====== Source records

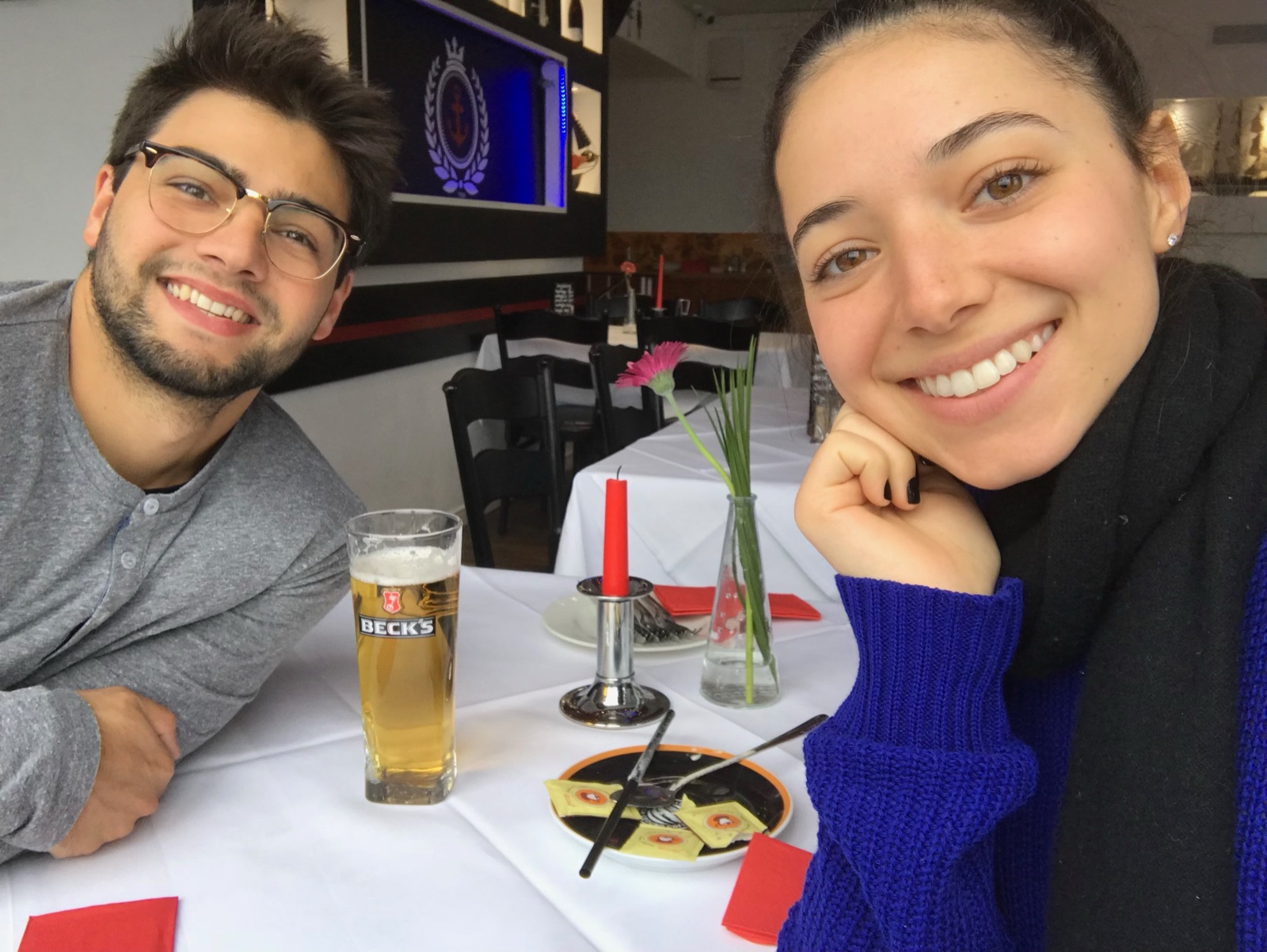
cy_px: 476
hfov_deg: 56.8
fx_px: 1172
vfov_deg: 44.2
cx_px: 634
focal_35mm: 32
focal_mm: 2.87
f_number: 2.2
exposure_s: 1/100
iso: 32
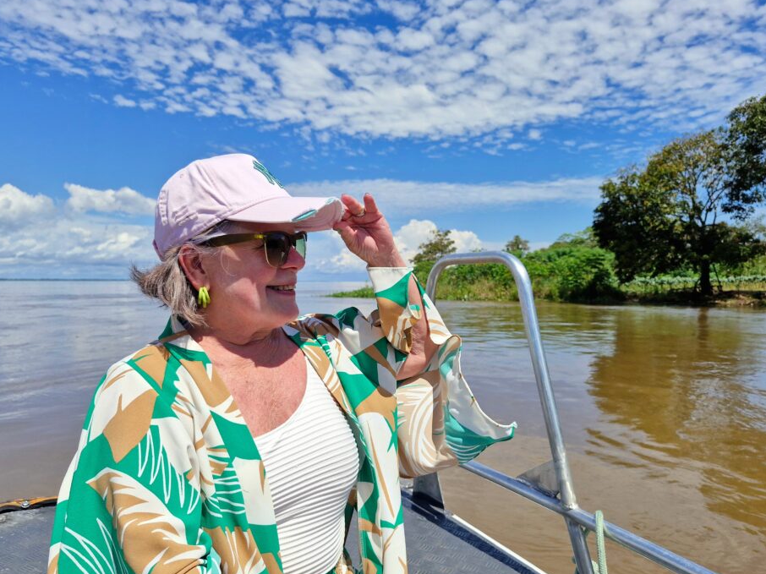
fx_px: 575
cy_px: 307
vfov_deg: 53.0
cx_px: 379
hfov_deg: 67.3
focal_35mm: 26
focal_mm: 5.54
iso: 50
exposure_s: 1/3333
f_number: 1.8
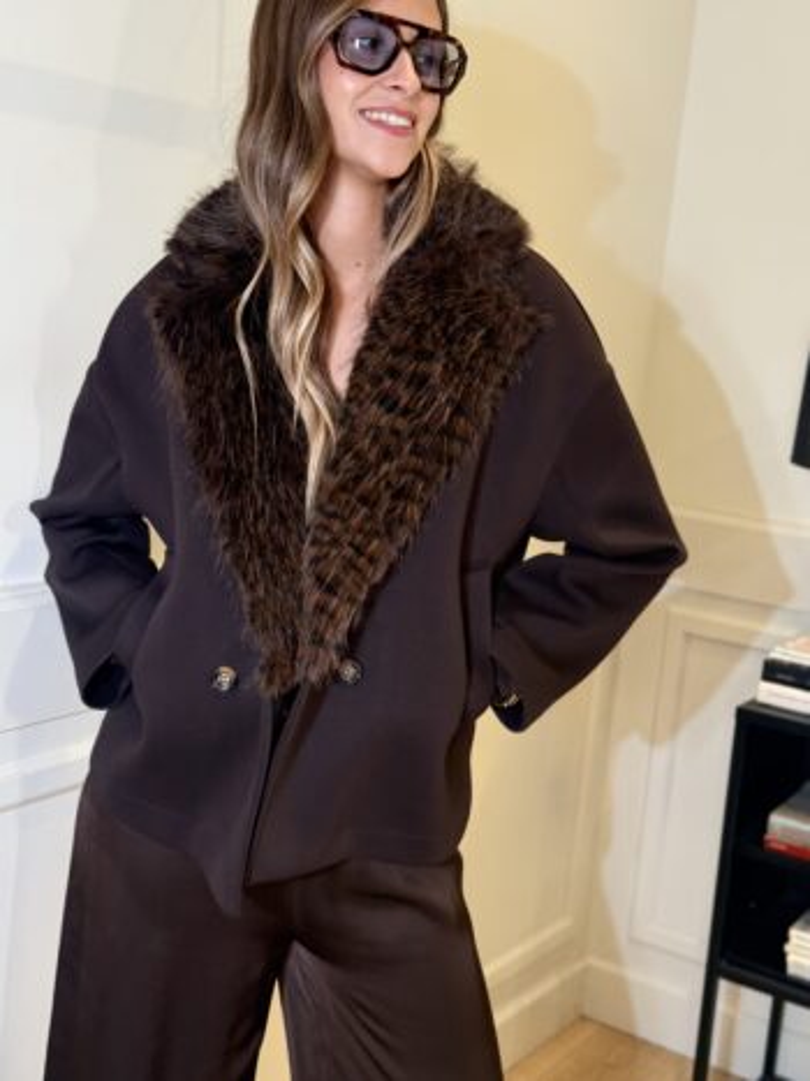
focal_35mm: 48
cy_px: 540
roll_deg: -5.5
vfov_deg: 39.7
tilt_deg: -9.6
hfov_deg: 30.3
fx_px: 1498
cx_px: 405
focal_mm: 6.76
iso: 125
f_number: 1.78
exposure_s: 1/100
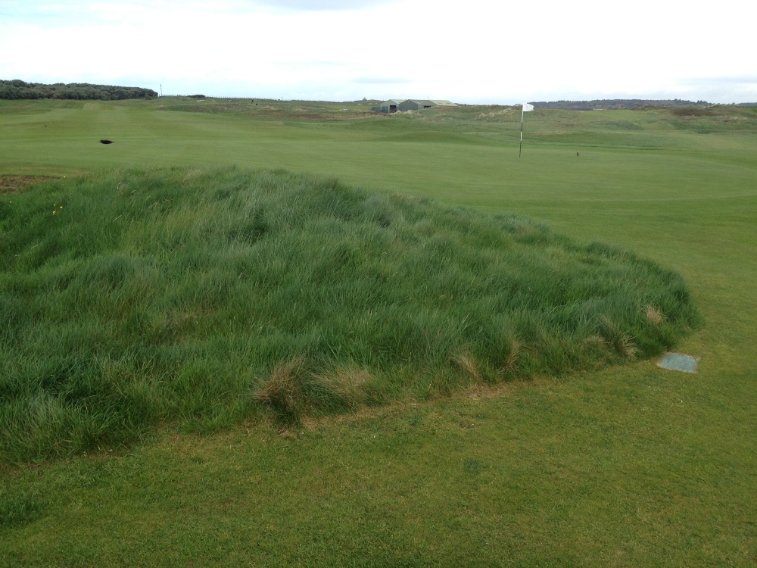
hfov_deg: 52.6
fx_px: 765
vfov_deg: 40.7
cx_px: 378
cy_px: 284
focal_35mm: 35
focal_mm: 4.28
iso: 50
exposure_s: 1/690
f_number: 2.4
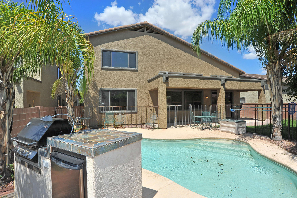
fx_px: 148
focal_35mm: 18
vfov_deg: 67.3
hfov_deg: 90.0
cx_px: 148
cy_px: 99
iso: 320
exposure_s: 1/320
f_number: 14
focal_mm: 18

============

> [Written task]
An exact copy of the data above is required, printed without its pictures.

> [Task answer]
cy_px: 476
hfov_deg: 56.8
fx_px: 1172
vfov_deg: 44.2
cx_px: 634
focal_35mm: 32
focal_mm: 2.87
f_number: 2.2
exposure_s: 1/100
iso: 32
fx_px: 575
cy_px: 307
vfov_deg: 53.0
cx_px: 379
hfov_deg: 67.3
focal_35mm: 26
focal_mm: 5.54
iso: 50
exposure_s: 1/3333
f_number: 1.8
focal_35mm: 48
cy_px: 540
roll_deg: -5.5
vfov_deg: 39.7
tilt_deg: -9.6
hfov_deg: 30.3
fx_px: 1498
cx_px: 405
focal_mm: 6.76
iso: 125
f_number: 1.78
exposure_s: 1/100
hfov_deg: 52.6
fx_px: 765
vfov_deg: 40.7
cx_px: 378
cy_px: 284
focal_35mm: 35
focal_mm: 4.28
iso: 50
exposure_s: 1/690
f_number: 2.4
fx_px: 148
focal_35mm: 18
vfov_deg: 67.3
hfov_deg: 90.0
cx_px: 148
cy_px: 99
iso: 320
exposure_s: 1/320
f_number: 14
focal_mm: 18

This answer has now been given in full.